*Instruction*. Which lines in the listing below contain the string "once"? Case counts. Pick out each such line and copy it in full.

- Opening Delimiter -

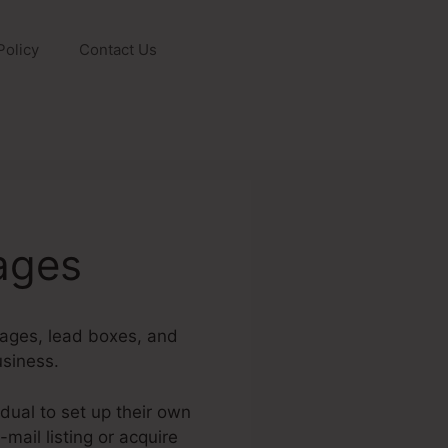
Policy
Contact Us
ages
pages, lead boxes, and
usiness.
dual to set up their own
mail listing or acquire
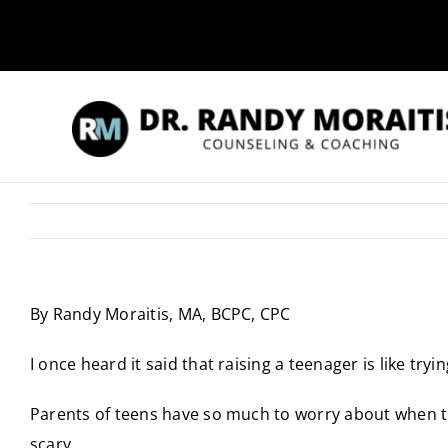
Skip
to
content
By Randy Moraitis, MA, BCPC, CPC
I once heard it said that raising a teenager is like trying
Parents of teens have so much to worry about when thei
scary.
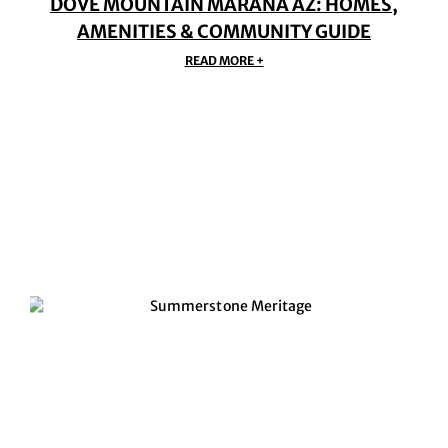
DOVE MOUNTAIN MARANA AZ: HOMES,
AMENITIES & COMMUNITY GUIDE
READ MORE +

- Closing Delimiter -

*Written response*.
I once heard it said that raising a teenager is like trying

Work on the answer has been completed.